Parli di valori, Yoani? Forse in Italia esistono i valori? Ne ha diffusi di più la Rivoluzione Cubana, almeno in teoria. Il consumismo contagerà Cuba, dice Yoani, come ha contagiato ogni democrazia occidentale, forse anche lei se n’è resa conto, da quando gira per il mondo. L’economia governerà Cuba, come governa l’Europa e gli Stati Uniti. Il Dio denaro al posto del Capitale e del comunismo, o di quel che resta dell’idea comunista. I vecchi gerarchi cambieranno divisa, com’è accaduto in Italia dopo la fine del fascismo. Conosciamo la storia, dopo il 25 aprile tutti erano antifascisti. A Cuba saranno tutti anticastristi e chiederanno un premio per aver contribuito a far cadere il regime. La conclusione è che il futuro potrà essere peggiore del presente per mancanza di preparazione e per assenza di un tessuto sociale forte. E allora? Non si comprende il motivo per cui Yoani abbia scritto questo pezzo. Forse per mettere le mani avanti, per poter affermare, di fronte a eventi prevedibili, quanto poco auspicabili: “Io ve l’avevo detto”. Certo, Yoani, la democrazia è difficile, è una sfida che si combatte ogni giorno contro noi stessi e contro le tentazioni autoritarie. Il problema è che tu scrivi certe cose per preparare una giustificazione al futuro, perché sai bene che a Cuba il tasso di politicizzazione è molto basso e che la maggior parte dei cubani pensa soltanto a chiamare i parenti residenti all’estero per farsi mandare denaro e cerca di lavorare il meno possibile. Un popolo simile non scenderà mai per strada a reclamare libertà. Un popolo simile sta bene sotto un regime populista, che tutto sommato consente a molti di vivere discretamente e ad altri di sopravvivere facendo poco o niente. Il resto della popolazione, invece, sogna soltanto la fuga, l’Europa, gli Stati Uniti, ma non per nobili ideali, il solo motivo che guida l’esodo in massa è il denaro, il consumismo, il sogno del benessere. Salvo rendersi conto che nel punto di approdo prescelto, lontano dal castrismo, bisogna lavorare. Ecco, a questo i cubani proprio non sono preparati e a tale prospettiva spesso si ribellano. E tornano in patria, dove in un modo o nell’altro riescono a inventare il modo per tirare avanti. Ne ho conosciuti tanti così, qualcuno di questi esemplari viveva vicino a casa mia, cubani rientrati al paesello dove tirano avanti senza fare niente con i soldi di appartamenti italiani dati in affitto.

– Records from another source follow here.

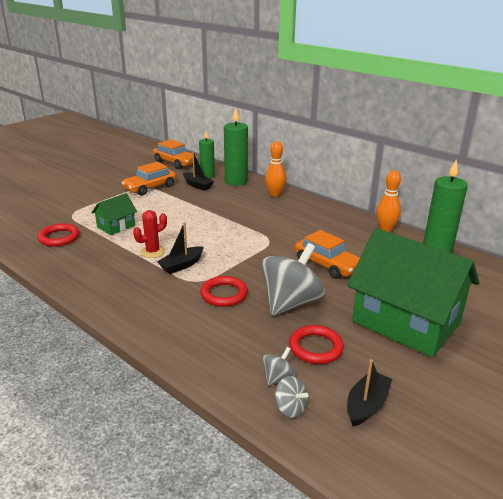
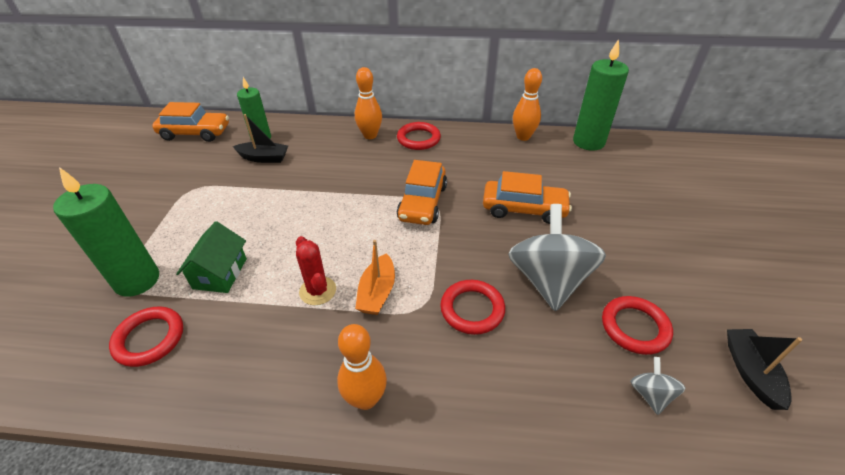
camera: 35 degrees left, 15 degrees up
(121, 301) = (365, 399): none -> orange bowling pin
(150, 187) = (202, 186): orange car -> orange car (423, 202)
(152, 252) = (317, 291): red cactus -> red cactus turned 45 degrees counterclockwise
(181, 265) = (377, 292): black boat -> orange boat
(236, 181) = (306, 134): green candle -> green candle (137, 280)
(290, 408) = (706, 429): grey spinning top -> none
(305, 206) = (418, 139): none -> red ring
(406, 322) = (663, 245): green house -> none

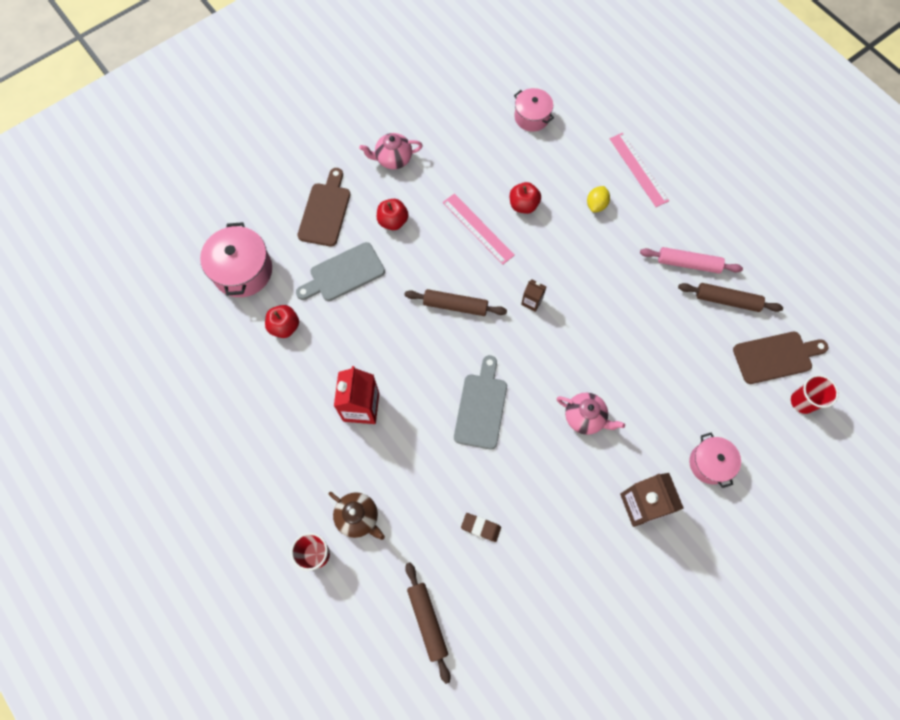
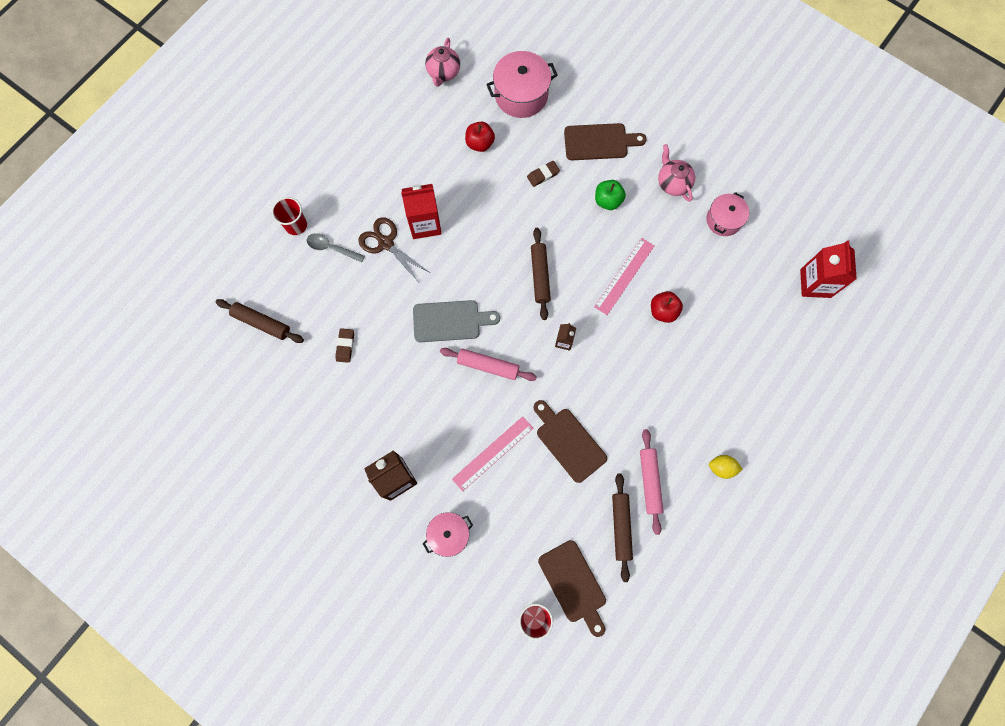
camera: 75 degrees right, 5 degrees up
(343, 273) = (543, 175): grey cutting board -> brown eraser
(358, 517) = (332, 248): brown teapot -> grey spoon
(371, 455) = (386, 243): none -> brown scissors
(393, 221) = (608, 201): red apple -> green apple
(427, 621) = (261, 323): brown rolling pin -> brown rolling pin turned 60 degrees clockwise
(529, 75) = (815, 283): none -> red carton
(532, 117) = (766, 296): pink pot -> pink pot (723, 220)
(540, 381) = (488, 366): none -> pink rolling pin
(585, 418) = (464, 413): pink teapot -> pink teapot (443, 73)
(596, 205) = (686, 379): yellow lemon -> yellow lemon (721, 468)
(636, 324) = (568, 442): none -> brown cutting board
(638, 169) = (742, 413): pink ruler -> pink ruler (493, 453)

Troppo pessimista? Realista, direi. E non ditemi che sono un sognatore quando sono pessimista. No, perché i capelli bianchi li ho davvero, la mia non è finzione letteraria. Il sogno d’una cosa lo lascio agli altri. E se ho bisogno d’un mito rileggo Pasolini o traduco un inedito di Guillermo Cabrera Infante.